CHIP on-device testing

Requirements and high-level design

Background

The ability to run tests on actual and emulated hardware is paramount in embedded projects. CHIP is no exception. We want on-device testing to be a first class goal of CHIP architecture. On-device testing requirements apply both to Continuous Integration testing for main CHIP software stack development and to eventual CHIP product certification. This document explores the requirements and evaluates potential solutions.

Overview of requirements

A good device test infrastructure is built on four pillars.

Pillar 1: Using a test framework

A test framework provides a testing structure that developers can follow and potentially reduces some of the burden of test setup and teardown (less boilerplate). Support for state-oriented and asynchronous structuring of tests would be beneficial. Many test frameworks leverage scripting languages such as Python to simplify the quick development of tests and to leverage rich sets of libraries for device/systems access and results generation.

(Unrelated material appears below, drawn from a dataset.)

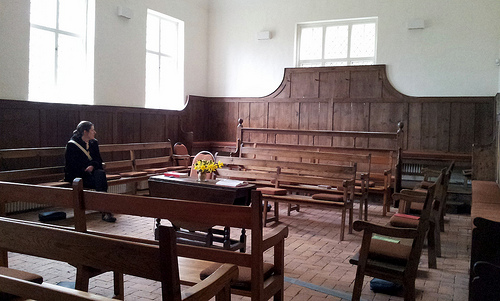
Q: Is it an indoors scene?
A: Yes, it is indoors.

Pillar 2: Dispatching tests

Tests can run on lab machines or on the developer's local workstation. Tests can be triggered manually by the developer or as a result of completion of a changeset built on a continuous integration (CI) server. CHIP involves multiple stakeholders, many of which will want to contribute to the testing efforts with lab capacity. The infrastructure therefore must be prepared for cross-organization test dispatch.

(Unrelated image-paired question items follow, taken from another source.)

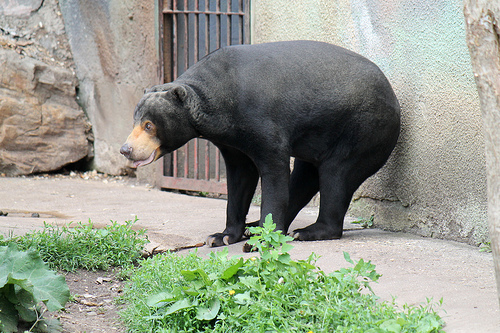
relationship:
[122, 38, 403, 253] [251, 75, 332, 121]
bear has a body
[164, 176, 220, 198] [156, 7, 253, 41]
bottom of door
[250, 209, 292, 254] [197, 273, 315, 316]
leaves on bush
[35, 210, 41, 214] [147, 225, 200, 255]
edge of rock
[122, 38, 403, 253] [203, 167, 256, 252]
bear has leg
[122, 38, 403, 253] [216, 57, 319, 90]
bear has a back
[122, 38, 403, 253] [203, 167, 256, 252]
bear has a leg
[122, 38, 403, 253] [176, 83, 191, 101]
bear has ear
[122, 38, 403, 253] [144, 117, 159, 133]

To facilitate uniform dispatch of tests we will probably need a simple request/response protocol. Potentially HTTPS based and RESTful. Due to the long running nature of device tests the response for a test scheduling request could be a test ID, not the test result. That ID could be used to query the test status, subscribe for notifications on status changes and to pull the test results. Core aspects of such a scheme include the conventions for request artifacts contents and minimum expected results contents once the run is complete.

Pillar 3: Interacting with devices

The test host environment has to reset devices, flash images on them, issue commands, monitor status and collect test results. It may also need to integrate both virtual (simulated) and real devices together. This can at first be done in an ad-hoc way per platform but eventually we can go into device access abstraction, i.e. define a common device testing interface which CHIP-compliant devices can expose. The test host has to be prepared for driving multiple devices at the same time for a single test, e.g. for tests that check communication between multiple devices.

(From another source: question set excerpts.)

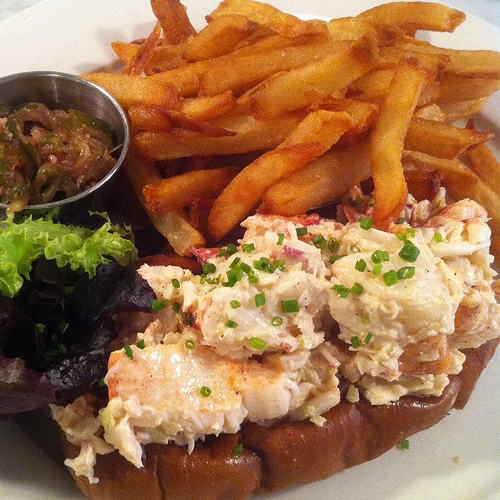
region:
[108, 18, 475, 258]
a plate iwth food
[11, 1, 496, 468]
a white plate with food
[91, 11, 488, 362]
food on a plate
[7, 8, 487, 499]
food on a white plate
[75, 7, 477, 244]
fries on a plate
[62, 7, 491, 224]
fries on a white plate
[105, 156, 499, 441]
green onions on the plate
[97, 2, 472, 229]
french fries on the plate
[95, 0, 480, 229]
the french fries are golden brown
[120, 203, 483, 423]
the salad is white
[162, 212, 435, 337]
green garnish on the salad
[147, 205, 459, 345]
the garnish is chives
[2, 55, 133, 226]
a small cup on the plate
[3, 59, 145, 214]
the cup is silver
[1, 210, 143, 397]
green and purple lettuce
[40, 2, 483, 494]
the plate is white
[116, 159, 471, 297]
Fries on the plate.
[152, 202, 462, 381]
Green onions on the food.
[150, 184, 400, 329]
Bacon on the food.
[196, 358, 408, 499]
Crust on the bread.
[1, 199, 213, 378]
Lettuce on the bread.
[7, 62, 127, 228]
Silver container on the plate.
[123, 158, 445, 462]
Chicken salad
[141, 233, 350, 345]
Green colored onions.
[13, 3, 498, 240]
Fries are in the shot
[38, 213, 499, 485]
This food is stuffed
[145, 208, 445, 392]
Green sprinkles on the food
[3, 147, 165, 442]
Lettuce in the shot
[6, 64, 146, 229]
This is a silver cup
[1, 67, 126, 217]
Vegetables in the cup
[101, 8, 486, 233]
Fries are cooked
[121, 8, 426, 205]
a side of french fries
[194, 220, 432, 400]
a bit of chicken salad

Pillar 4: Collecting results

Ideally, test results are output in standard formats and similar or analogous results between different devices and tests are output the same way. This ensures reusability of code that processes similar data while allowing aggregation of results across different dimensions. Failed tests must propagate errors from device platform layers all the way to the CHIP stack and present errors and potential stack traces in a standard result format. As the purpose of on-device tests is to capture bugs, it is important that the test outputs highlight the failure reason(s) and developers don't have to browse through thousands of lines of logs to find the one line that sheds light on why a test failed.

Priorities

In the spirit of CHIP's charter, it would be great to see something taking-off as soon as possible, to support continuous testing of the evolving CHIP stack. We could then improve on that first iteration, even if we have to throw away some temporary concepts and code.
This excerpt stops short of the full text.